**Activity**
Could the lines from the top of the material to the line that contains "Much empirical knowledge" be retyped exactly, both included and pictures omitted?

**Material provided**
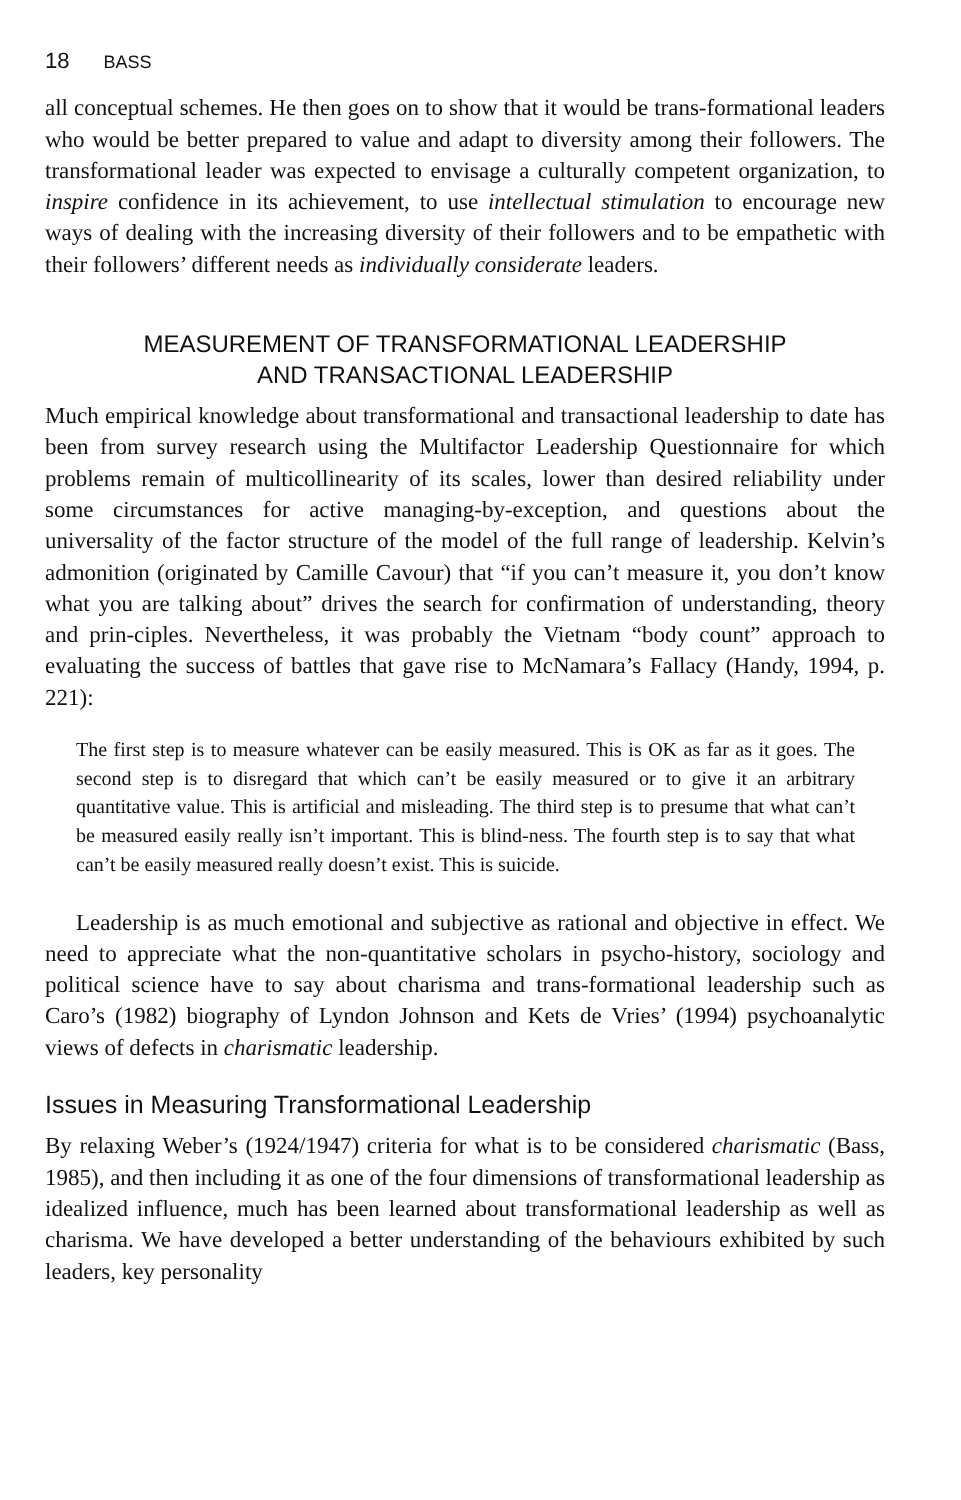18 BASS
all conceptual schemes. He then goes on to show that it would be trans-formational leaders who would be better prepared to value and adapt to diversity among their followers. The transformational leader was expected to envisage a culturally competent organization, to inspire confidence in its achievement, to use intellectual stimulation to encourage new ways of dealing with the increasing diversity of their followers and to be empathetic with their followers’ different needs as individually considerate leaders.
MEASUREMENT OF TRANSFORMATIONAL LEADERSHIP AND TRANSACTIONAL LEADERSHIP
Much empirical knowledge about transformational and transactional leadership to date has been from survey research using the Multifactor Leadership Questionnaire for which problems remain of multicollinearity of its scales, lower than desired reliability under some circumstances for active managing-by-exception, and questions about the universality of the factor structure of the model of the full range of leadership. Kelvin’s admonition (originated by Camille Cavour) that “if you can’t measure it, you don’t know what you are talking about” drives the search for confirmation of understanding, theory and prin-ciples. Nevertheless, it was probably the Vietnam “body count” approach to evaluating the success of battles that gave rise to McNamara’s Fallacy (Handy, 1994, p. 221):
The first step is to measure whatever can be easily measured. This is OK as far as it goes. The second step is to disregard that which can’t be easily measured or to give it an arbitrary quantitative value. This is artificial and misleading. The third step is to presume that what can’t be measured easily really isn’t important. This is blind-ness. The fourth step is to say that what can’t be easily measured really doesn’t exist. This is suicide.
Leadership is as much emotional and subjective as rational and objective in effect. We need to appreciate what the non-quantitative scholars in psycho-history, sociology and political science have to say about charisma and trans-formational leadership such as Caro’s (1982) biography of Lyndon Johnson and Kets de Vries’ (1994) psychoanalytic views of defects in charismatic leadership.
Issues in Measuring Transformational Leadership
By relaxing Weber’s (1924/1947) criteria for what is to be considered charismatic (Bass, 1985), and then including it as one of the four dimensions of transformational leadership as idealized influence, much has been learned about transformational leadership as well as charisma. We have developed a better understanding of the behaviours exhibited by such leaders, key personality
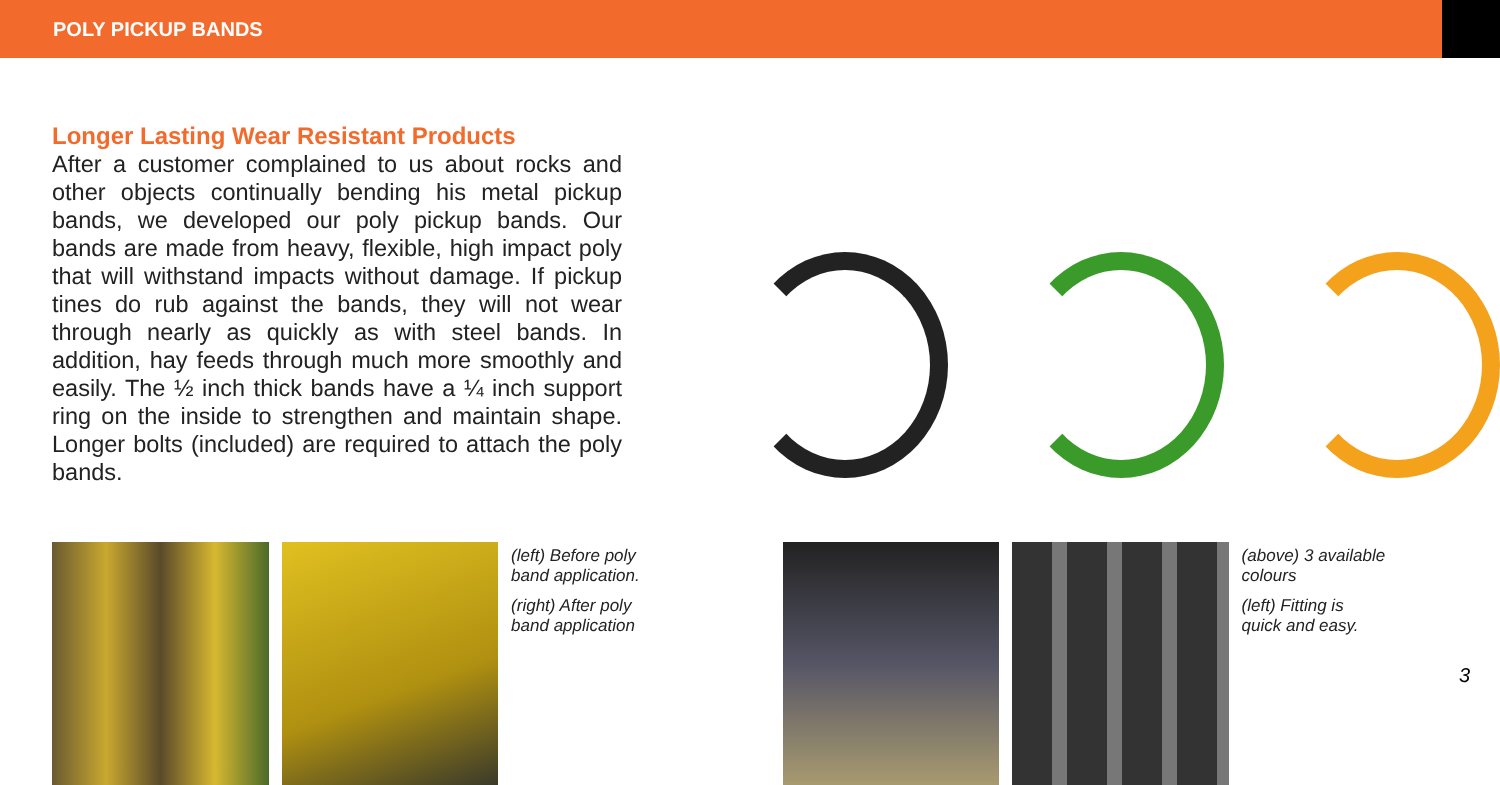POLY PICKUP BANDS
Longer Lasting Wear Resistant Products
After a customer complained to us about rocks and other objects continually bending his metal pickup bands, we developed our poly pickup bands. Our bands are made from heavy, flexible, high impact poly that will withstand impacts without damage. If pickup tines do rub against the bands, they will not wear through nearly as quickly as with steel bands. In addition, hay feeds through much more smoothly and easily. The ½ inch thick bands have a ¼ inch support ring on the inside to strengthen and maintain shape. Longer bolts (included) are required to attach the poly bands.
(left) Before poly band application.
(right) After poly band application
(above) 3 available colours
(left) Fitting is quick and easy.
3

**Result of the task**
18 BASS
all conceptual schemes. He then goes on to show that it would be trans-formational leaders who would be better prepared to value and adapt to diversity among their followers. The transformational leader was expected to envisage a culturally competent organization, to inspire confidence in its achievement, to use intellectual stimulation to encourage new ways of dealing with the increasing diversity of their followers and to be empathetic with their followers’ different needs as individually considerate leaders.
MEASUREMENT OF TRANSFORMATIONAL LEADERSHIP AND TRANSACTIONAL LEADERSHIP
Much empirical knowledge about transformational and transactional leadership to date has been from survey research using the Multifactor Leadership Questionnaire for which problems remain of multicollinearity of its scales, lower than desired reliability under some circumstances for active managing-by-exception, and questions about the universality of the factor structure of the model of the full range of leadership. Kelvin’s admonition (originated by Camille Cavour) that “if you can’t measure it, you don’t know what you are talking about” drives the search for confirmation of understanding, theory and prin-ciples. Nevertheless, it was probably the Vietnam “body count” approach to evaluating the success of battles that gave rise to McNamara’s Fallacy (Handy, 1994, p. 221):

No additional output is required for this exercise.